The cost Hamiltonian, representing the problem to be solved, is expressed using Pauli operators, incorporating local fields, Ising-like interactions, and a constant energy offset. By analysing the expectation value of this Hamiltonian, researchers developed analytical formulas to determine optimal parameters and corresponding expectation values, establishing a target for quantum hardware to achieve. The team rigorously examined the cost expectation and its gradient, deriving expressions for arbitrary quadratic Ising Hamiltonians to predict the number of stationary points. This analysis revealed that the landscape of the p=1 QAOA has at most 5(2M+N) isolated stationary points, where M represents the number of couplings and N the number of qubits.

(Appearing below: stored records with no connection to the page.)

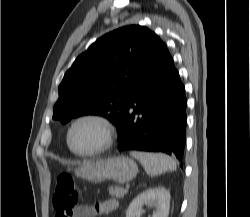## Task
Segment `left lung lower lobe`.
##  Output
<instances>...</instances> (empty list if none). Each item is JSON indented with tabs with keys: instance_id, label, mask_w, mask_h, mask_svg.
<instances>
[{
	"instance_id": "left-lung-lower-lobe-1",
	"label": "left lung lower lobe",
	"mask_w": 250,
	"mask_h": 217,
	"mask_svg": "<svg viewBox=\"0 0 250 217\" xmlns=\"http://www.w3.org/2000/svg\"><path fill=\"white\" fill-rule=\"evenodd\" d=\"M186 104L184 85L162 43L153 65L132 91L128 112L118 129L119 151L163 152L182 161Z\"/></svg>"
}]
</instances>
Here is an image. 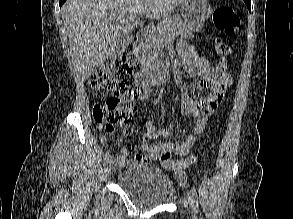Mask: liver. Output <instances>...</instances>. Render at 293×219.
Segmentation results:
<instances>
[{
  "label": "liver",
  "mask_w": 293,
  "mask_h": 219,
  "mask_svg": "<svg viewBox=\"0 0 293 219\" xmlns=\"http://www.w3.org/2000/svg\"><path fill=\"white\" fill-rule=\"evenodd\" d=\"M186 0H67L62 19L70 54L81 79H88L114 53L122 35L131 34L137 16H169Z\"/></svg>",
  "instance_id": "obj_1"
}]
</instances>
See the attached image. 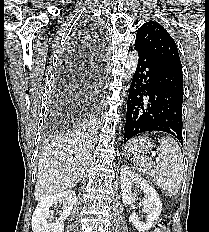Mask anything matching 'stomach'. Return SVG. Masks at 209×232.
<instances>
[{
  "label": "stomach",
  "mask_w": 209,
  "mask_h": 232,
  "mask_svg": "<svg viewBox=\"0 0 209 232\" xmlns=\"http://www.w3.org/2000/svg\"><path fill=\"white\" fill-rule=\"evenodd\" d=\"M154 144L151 139L146 136H140L129 141L125 147L126 155H143L152 151Z\"/></svg>",
  "instance_id": "1"
}]
</instances>
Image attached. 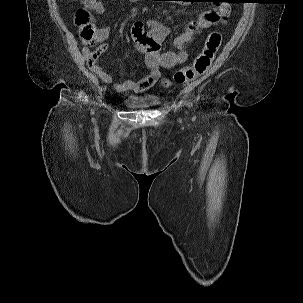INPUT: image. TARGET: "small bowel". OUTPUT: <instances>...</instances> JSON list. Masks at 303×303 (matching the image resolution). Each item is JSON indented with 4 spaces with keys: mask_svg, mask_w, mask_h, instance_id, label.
<instances>
[{
    "mask_svg": "<svg viewBox=\"0 0 303 303\" xmlns=\"http://www.w3.org/2000/svg\"><path fill=\"white\" fill-rule=\"evenodd\" d=\"M129 1L138 2L140 0ZM88 6L97 14H101L105 10L103 0H90ZM229 12V5L221 4L217 8L201 13L197 20L191 21L185 29L175 37L174 46L176 51L167 52L161 51L162 43L170 33V28L167 25L158 19H148L146 22L140 20L135 21L131 26V35L135 42L136 49L144 54L145 62L149 69L148 75L137 80L128 79L122 82H114L112 73L98 63L100 56L108 48L106 43H102L96 49L86 47L83 49V54L90 70L97 74L103 82L113 84L115 90L119 92H144L154 86L156 81L161 77L163 69L176 67L186 61L187 53L185 47L192 41L195 35L205 28L220 23L228 16ZM145 25L148 26L149 31L144 29ZM109 31V28L101 30L100 37L106 39ZM144 40H152V42ZM162 84L166 86L169 82L168 80H163Z\"/></svg>",
    "mask_w": 303,
    "mask_h": 303,
    "instance_id": "obj_1",
    "label": "small bowel"
}]
</instances>
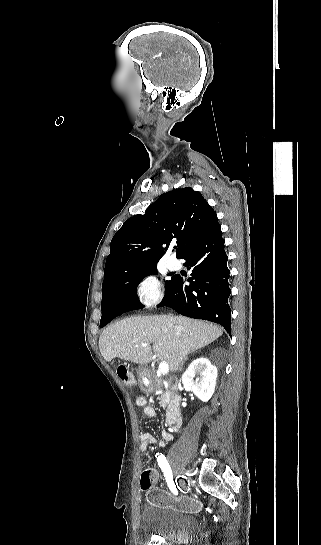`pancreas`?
Wrapping results in <instances>:
<instances>
[{
    "mask_svg": "<svg viewBox=\"0 0 321 545\" xmlns=\"http://www.w3.org/2000/svg\"><path fill=\"white\" fill-rule=\"evenodd\" d=\"M146 375H155V373H153L151 369H147ZM168 399H169V391H166V393H163V395H161L160 407H165L164 401H168Z\"/></svg>",
    "mask_w": 321,
    "mask_h": 545,
    "instance_id": "obj_1",
    "label": "pancreas"
}]
</instances>
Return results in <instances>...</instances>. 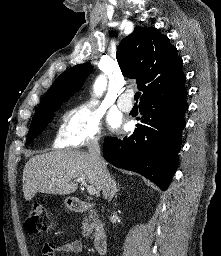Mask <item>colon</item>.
Listing matches in <instances>:
<instances>
[{
  "label": "colon",
  "instance_id": "colon-1",
  "mask_svg": "<svg viewBox=\"0 0 221 256\" xmlns=\"http://www.w3.org/2000/svg\"><path fill=\"white\" fill-rule=\"evenodd\" d=\"M51 227V219L42 204L31 205L25 221V228L30 233L46 232Z\"/></svg>",
  "mask_w": 221,
  "mask_h": 256
}]
</instances>
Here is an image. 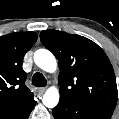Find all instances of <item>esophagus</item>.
Here are the masks:
<instances>
[{
    "label": "esophagus",
    "mask_w": 119,
    "mask_h": 119,
    "mask_svg": "<svg viewBox=\"0 0 119 119\" xmlns=\"http://www.w3.org/2000/svg\"><path fill=\"white\" fill-rule=\"evenodd\" d=\"M45 88L44 87H42V88H38V90H37V92L39 93V94H43L44 92H45Z\"/></svg>",
    "instance_id": "34e87169"
}]
</instances>
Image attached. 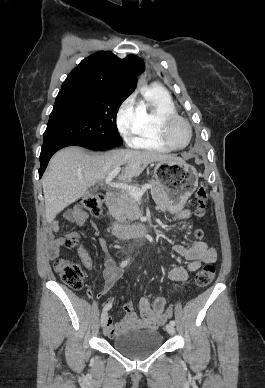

Consequently, a grid with spacing of π/4 for beta and π/(2(2M+N)) for gamma guarantees sampling of every stationary point. Even for large instances, this exhaustive sweep remains computationally modest, scaling at most quadratically with the number of qubits. To further accelerate the process, researchers implemented the simplicial homology global optimiser, a robust alternative to grid sampling that leverages analytic bounds and requires fewer function evaluations. The team demonstrated that this optimiser achieves competitive energies while controlling runtime, offering a practical approach for hardware validation. This calibrated benchmark, rooted in an industrial workload, provides a direct probe of hardware maturity and suitability for specific problem classes.

Quantum Hardware Maturity via Optimization Benchmarks

This work presents a new method for evaluating the maturity of quantum hardware, focusing on its ability to reliably solve optimization problems. By employing harmonic analysis, the team derived mathematical bounds on the number of possible solutions within the optimization landscape, enabling the creation of an.